Due to its find location and apparent martial attributes, the figure has been nicknamed the "Govan Warrior".

The excavations and surveys were undertaken by University of Glasgow Archaeology students, Clyde Archaeology and community volunteers.

== The Govan Stones in the Media ==

The Channel 4 archeology programme Time Team dug in the graveyard of the Govan Old in the fourth episode of series 4, recorded in summer 1996 and broadcast early 1997.

In March 2019, ′Stones and Bones′ community archaeologists with a schoolboy named Mark McGettigan revealed long-lost medieval stone carvings. The stones were assumed to have been demolished by chance when the neighbouring Harland & Wolff shipyard plaring shed was demolished in the 1970s.

As Professor Stephen Driscoll noted, "This the most exciting discovery we have had at Govan in the last 20 years. The Govan Stones are a collection of international importance and these recovered stones reinforce the case for regarding Govan as a major early medieval centre of power."

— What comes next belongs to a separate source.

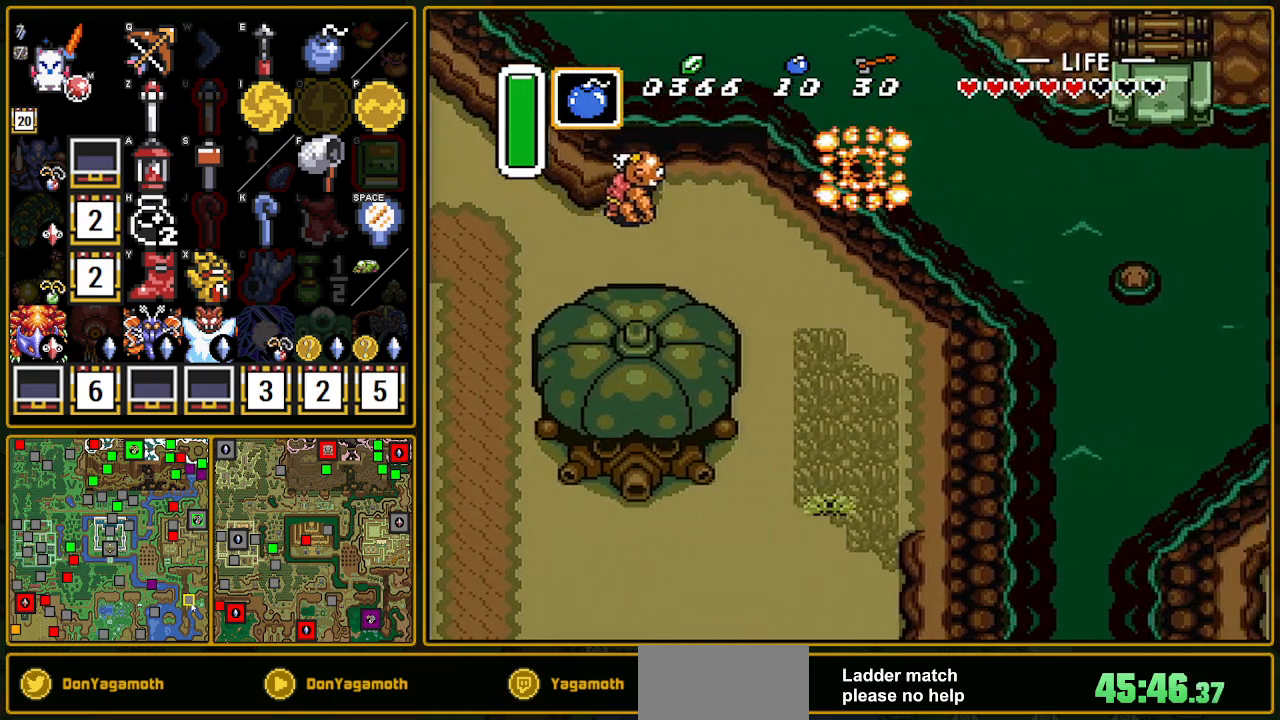
{"buttons": [], "events": [[67, "DPAD_RIGHT", "up"], [117, "DPAD_RIGHT", "down"], [233, "DPAD_RIGHT", "up"], [433, "DPAD_RIGHT", "down"], [450, "DPAD_RIGHT", "up"]]}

In September 2023, the discovery of the 'Govan Warrior' made national news across a range of media, including newspapers such as The Scotsman, The Herald and the Evening Times, British Archaeology magazine, and on the BBC Scotland news programme, The Nine.

In January 2024, the Govan Early Medieval Podcast (GEMcast) began to feature the Govan Stones and the early medieval Kingdom of Strathclyde and its neighbours. In July 2024, Current Archaeology included the podcast in its What's On listings.